• Problem to work on
Return the lines below word for word, leaving out the pictures.
▶
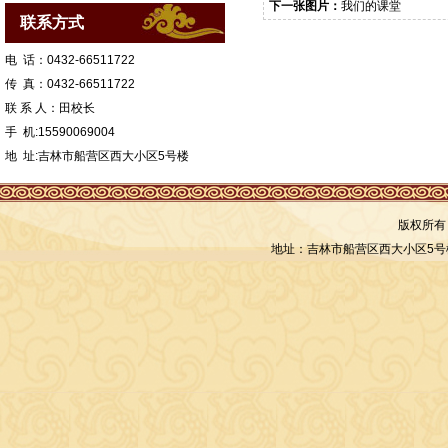
下一张图片：
我们的课堂
联系方式
电 话：0432-66511722
传 真：0432-66511722
联 系 人：田校长
手 机:15590069004
地 址:吉林市船营区西大小区5号楼
版权所有
地址：吉林市船营区西大小区5号楼 联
◀
• Solution for this exercise
下一张图片：
我们的课堂
联系方式
电 话：0432-66511722
传 真：0432-66511722
联 系 人：田校长
手 机:15590069004
地 址:吉林市船营区西大小区5号楼
版权所有
地址：吉林市船营区西大小区5号楼 联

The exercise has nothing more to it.